Si son message est adressé à l’intérieur, quels sont les partis politiques qui pourront lui donner les mêmes garanties sécuritaires et financières qu’il a fournies à Israël en acceptant la délimitation des frontières maritimes? Ceux qui un jour étaient avec la Syrie et qui ont rejoint le 14 Mars ensuite ? Ou ceux qui s’étaient battus contre Michel Aoun pour le faire élire président sans aucun regret ?

L’Histoire libanaise de l’époque phénicienne jusqu’à nos jours montre l’opportunisme des dirigeants de cette terre qui, comme le chante Jacques Dutronc, retournent leur veste, toujours du bon côté.

Dans son dernier discours, Hassan Nasrallah a montré une forte montée en impuissance en s’attaquant à la "thawra" du 17 octobre, l’accusant d’avoir créé le chaos. Ce chaos qui a détruit tous les tabous sacrés et qui l’a placé au même niveau que les autres hommes politiques en ce qui concerne les moqueries, les ironies et les railleries. Ce même chaos qui est en train de fragiliser le régime des mollahs en Iran.

Hassan Nasrallah voit très bien ce qui se passe depuis deux mois à Téhéran et dans toutes les villes iraniennes où malgré la peur, les Iraniennes et les Iraniens trouvent le courage pour descendre dans la rue et exprimer leur colère. Il voit comment ils ont créé cette nouvelle tendance en renversant les turbans des mollahs. Il voit qu’Emmanuel Macron, qui avait réhabilité le Hezbollah après l’explosion du 4 août et qui n’avait d’yeux que pour des contrats en Iran, reçoit des Iraniennes à l’Élysée et soutient leur révolte.

Hassan Nasrallah sait très bien que le jour où le régime iranien tombera, il ne se trouvera plus une personne au Liban ou ailleurs pour ne pas le trahir et le poignarder dans le dos.

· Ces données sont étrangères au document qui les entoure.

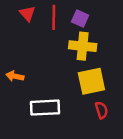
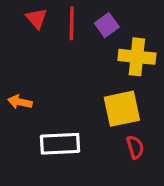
purple square: (80, 19) -> (107, 25), turned 30
yellow cross: (83, 46) -> (137, 57), moved

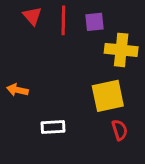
purple square: (107, 25) -> (94, 22), turned 30
white rectangle: (60, 144) -> (53, 127), size x0.7

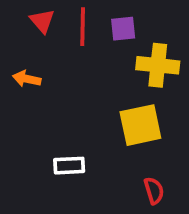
orange arrow: (17, 90) -> (27, 79), moved
red semicircle: (120, 130) -> (154, 191), moved

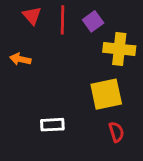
purple square: (123, 29) -> (93, 21), turned -30
red semicircle: (154, 191) -> (116, 132), moved

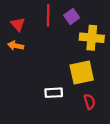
red triangle: (32, 16) -> (18, 24), moved
white rectangle: (52, 125) -> (54, 93), moved

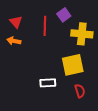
red line: (48, 15) -> (45, 26), moved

Probablement que ses plus proches le feront avant quiconque, par opportunisme. Même Gebran Bassil retournera son pantalon, puisque sa veste aura craqué.

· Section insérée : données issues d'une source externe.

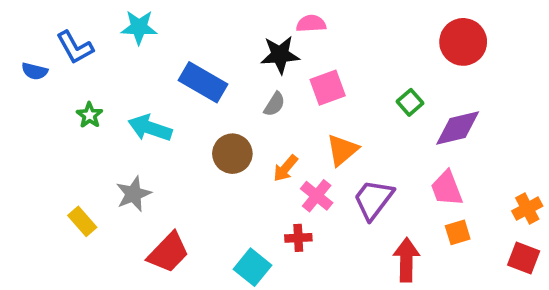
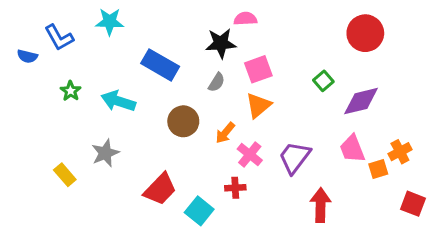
orange triangle: (342, 150) -> (258, 105), moved
orange cross: (527, 209) -> (400, 152), moved
orange square: (458, 232) -> (378, 169), moved
red trapezoid: (168, 253) -> (160, 189), moved

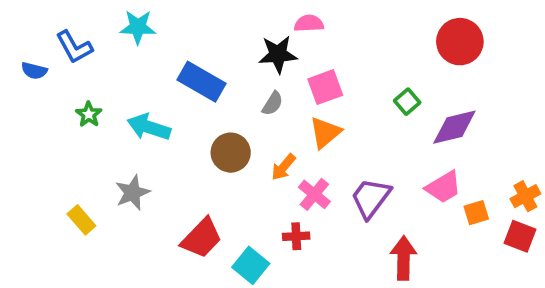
pink trapezoid: (352, 149) -> (444, 187), turned -100
orange cross: (400, 152) -> (525, 196), moved
red square: (413, 204) -> (520, 236), moved

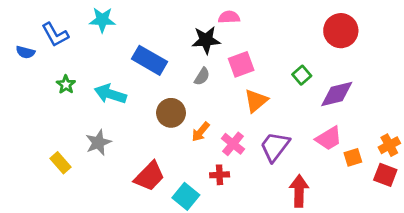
orange triangle: (325, 133) -> (256, 101), moved
orange arrow: (283, 167) -> (201, 132), moved

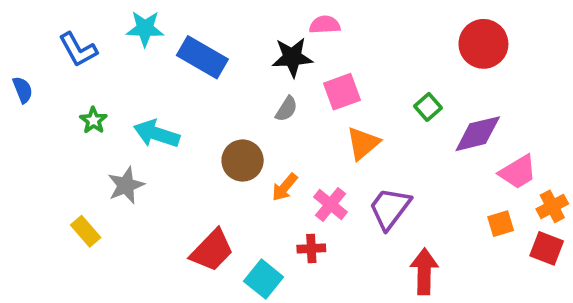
blue semicircle: (25, 52) -> (23, 90), moved, turned -126
blue rectangle: (149, 60) -> (202, 57), moved
pink trapezoid: (329, 138) -> (518, 172), moved
gray star: (98, 142) -> (126, 185), moved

Aujourd’hui, Hassan Nasrallah sait que les événements ne vont plus dans son sens. L’invasion de l’Ukraine et la mort de Mahsa Amini ont bouleversé tous ses plans. Mais les adversaires du Hezbollah refusent de voir cette faiblesse qui commence à s’exprimer. Probablement parce qu’ils sont encore victimes du syndrome de Stockholm, et qu’ils ont peur.

Certes, le Hezbollah peut encore assassiner, mais il ne peut plus faire plus. Et ce n’est plus la peur qui doit empêcher d’agir.

Oscar Wilde disait qu' "une idée qui n’est pas dangereuse ne mérite pas d’être appelée une idée. "

Notre seule action est de libérer le Liban de l’occupation iranienne, en réclamant l’application des résolutions internationales des Nations Unies, qui se basent sur l’accord de Taëf et la conclusion.

Il n’est plus nécessaire de descendre en masse dans la rue pour arriver à nos fins ; les réseaux sociaux sont un excellent outil si nous savons aussi bien les utiliser que ne le font les Ukrainiens et les Iraniens.